RECORDS SHOWN:
--*--
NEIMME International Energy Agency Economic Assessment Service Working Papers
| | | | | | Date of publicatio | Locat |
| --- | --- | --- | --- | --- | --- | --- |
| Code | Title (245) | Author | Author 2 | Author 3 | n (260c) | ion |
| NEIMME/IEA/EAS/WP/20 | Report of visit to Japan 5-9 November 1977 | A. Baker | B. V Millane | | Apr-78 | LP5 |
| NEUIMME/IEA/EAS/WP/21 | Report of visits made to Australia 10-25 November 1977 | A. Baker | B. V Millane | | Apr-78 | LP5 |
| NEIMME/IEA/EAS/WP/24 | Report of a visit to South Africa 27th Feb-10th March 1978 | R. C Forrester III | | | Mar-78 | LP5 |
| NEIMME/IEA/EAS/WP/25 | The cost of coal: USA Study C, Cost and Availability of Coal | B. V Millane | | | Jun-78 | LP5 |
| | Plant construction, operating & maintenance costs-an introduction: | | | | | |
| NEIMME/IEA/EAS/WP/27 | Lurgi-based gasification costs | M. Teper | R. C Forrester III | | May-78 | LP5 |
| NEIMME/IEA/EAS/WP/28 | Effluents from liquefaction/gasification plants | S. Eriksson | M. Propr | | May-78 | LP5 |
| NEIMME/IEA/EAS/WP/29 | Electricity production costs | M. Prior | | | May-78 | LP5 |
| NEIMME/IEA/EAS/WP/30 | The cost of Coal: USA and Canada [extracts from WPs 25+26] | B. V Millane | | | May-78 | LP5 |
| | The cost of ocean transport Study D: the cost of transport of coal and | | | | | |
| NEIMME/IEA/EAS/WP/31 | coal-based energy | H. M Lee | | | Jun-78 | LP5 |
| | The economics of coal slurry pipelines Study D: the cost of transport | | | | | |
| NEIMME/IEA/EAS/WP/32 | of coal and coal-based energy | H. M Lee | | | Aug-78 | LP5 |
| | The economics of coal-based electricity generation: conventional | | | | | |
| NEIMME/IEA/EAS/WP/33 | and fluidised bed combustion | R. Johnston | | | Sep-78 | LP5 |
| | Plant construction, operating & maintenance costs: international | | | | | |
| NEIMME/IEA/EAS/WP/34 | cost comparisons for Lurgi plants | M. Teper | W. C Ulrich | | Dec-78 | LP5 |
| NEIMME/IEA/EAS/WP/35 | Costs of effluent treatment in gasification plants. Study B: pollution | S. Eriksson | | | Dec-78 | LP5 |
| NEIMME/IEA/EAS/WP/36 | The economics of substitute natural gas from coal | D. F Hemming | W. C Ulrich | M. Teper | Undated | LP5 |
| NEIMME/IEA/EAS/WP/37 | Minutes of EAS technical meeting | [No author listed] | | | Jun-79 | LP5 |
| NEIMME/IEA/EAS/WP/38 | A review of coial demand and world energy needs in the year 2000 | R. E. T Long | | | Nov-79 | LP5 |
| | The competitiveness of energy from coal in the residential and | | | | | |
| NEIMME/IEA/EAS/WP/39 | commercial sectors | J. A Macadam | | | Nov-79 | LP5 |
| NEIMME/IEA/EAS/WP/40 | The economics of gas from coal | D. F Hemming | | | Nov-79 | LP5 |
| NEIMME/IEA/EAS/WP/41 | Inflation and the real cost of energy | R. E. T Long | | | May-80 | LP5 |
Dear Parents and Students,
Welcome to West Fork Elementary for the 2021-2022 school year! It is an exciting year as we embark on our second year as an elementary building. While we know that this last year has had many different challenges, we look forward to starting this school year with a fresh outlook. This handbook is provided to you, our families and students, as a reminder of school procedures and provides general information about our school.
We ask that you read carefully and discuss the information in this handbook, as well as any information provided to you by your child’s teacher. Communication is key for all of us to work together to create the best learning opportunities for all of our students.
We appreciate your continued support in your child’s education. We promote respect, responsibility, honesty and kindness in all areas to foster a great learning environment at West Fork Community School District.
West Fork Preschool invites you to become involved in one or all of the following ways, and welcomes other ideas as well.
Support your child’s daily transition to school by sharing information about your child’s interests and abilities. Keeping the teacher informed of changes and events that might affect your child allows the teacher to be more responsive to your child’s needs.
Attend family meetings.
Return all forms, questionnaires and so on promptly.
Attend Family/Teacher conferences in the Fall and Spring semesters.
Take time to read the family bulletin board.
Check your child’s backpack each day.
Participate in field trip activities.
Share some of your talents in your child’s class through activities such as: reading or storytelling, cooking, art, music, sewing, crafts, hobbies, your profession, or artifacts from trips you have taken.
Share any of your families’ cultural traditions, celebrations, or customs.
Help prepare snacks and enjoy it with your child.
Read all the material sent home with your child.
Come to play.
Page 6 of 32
--*--
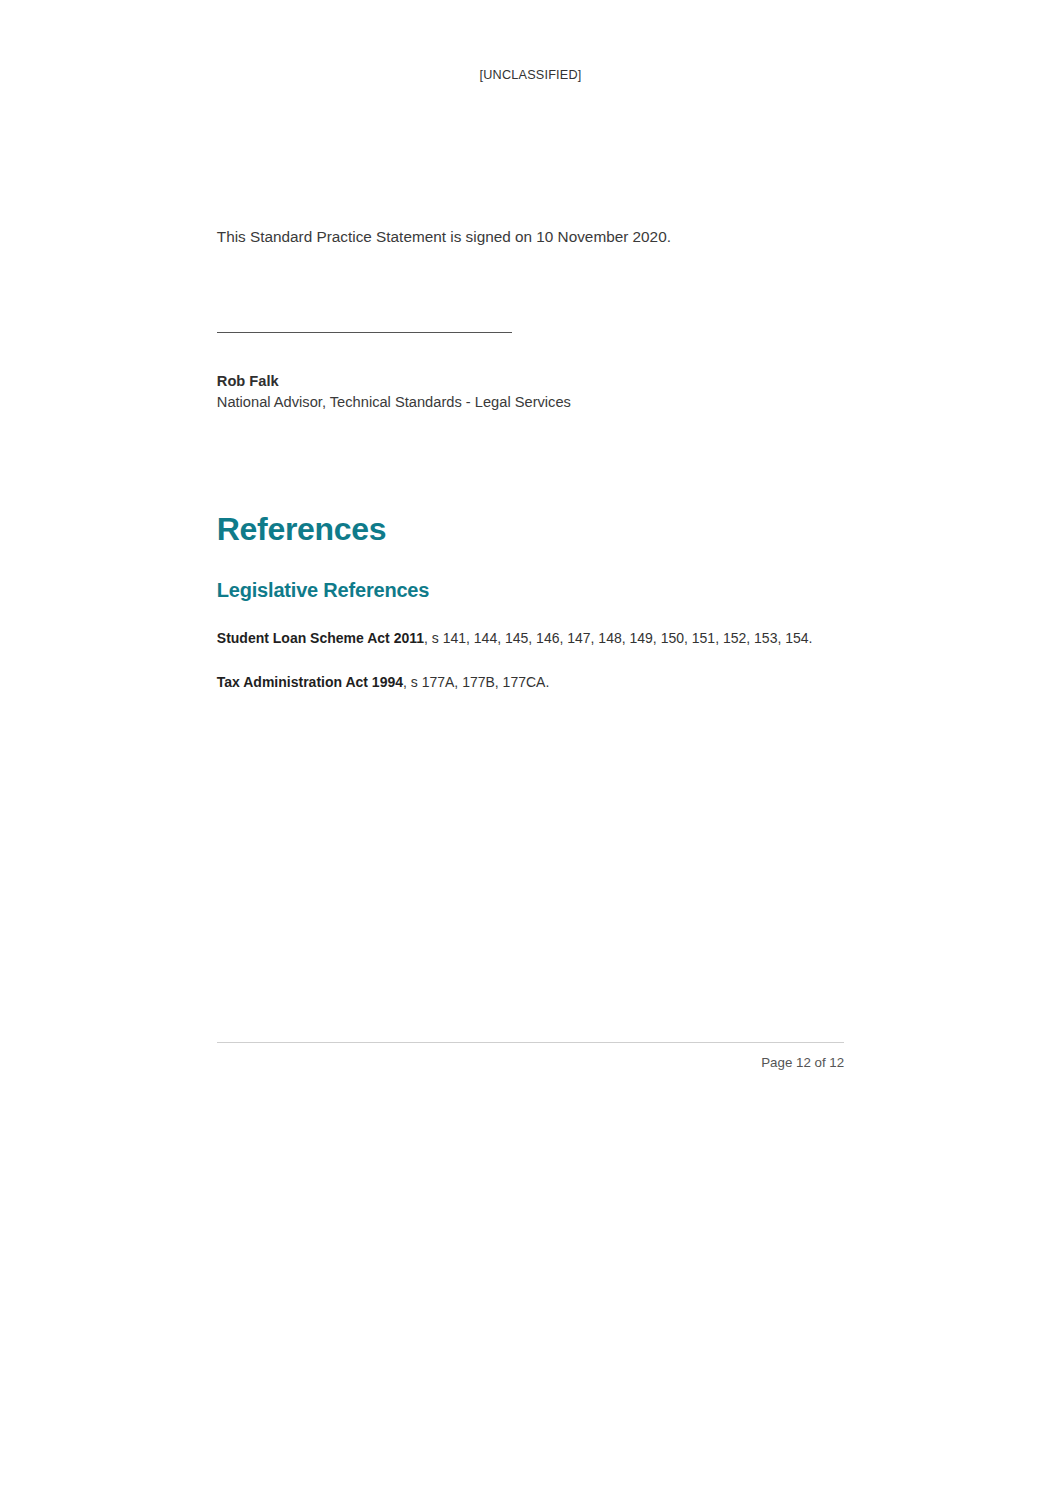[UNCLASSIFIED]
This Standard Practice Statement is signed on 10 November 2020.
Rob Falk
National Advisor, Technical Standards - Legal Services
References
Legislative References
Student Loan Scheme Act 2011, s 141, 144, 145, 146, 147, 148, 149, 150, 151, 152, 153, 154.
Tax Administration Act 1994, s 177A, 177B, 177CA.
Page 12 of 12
--*--
WORK ITEM: Give again exactly, and only, the lines above starting at the one with "Share some of" and ending at the one with "Page 6 of 32".

SOLUTION TO THIS EXERCISE:
Share some of your talents in your child’s class through activities such as: reading or storytelling, cooking, art, music, sewing, crafts, hobbies, your profession, or artifacts from trips you have taken.
Share any of your families’ cultural traditions, celebrations, or customs.
Help prepare snacks and enjoy it with your child.
Read all the material sent home with your child.
Come to play.
Page 6 of 32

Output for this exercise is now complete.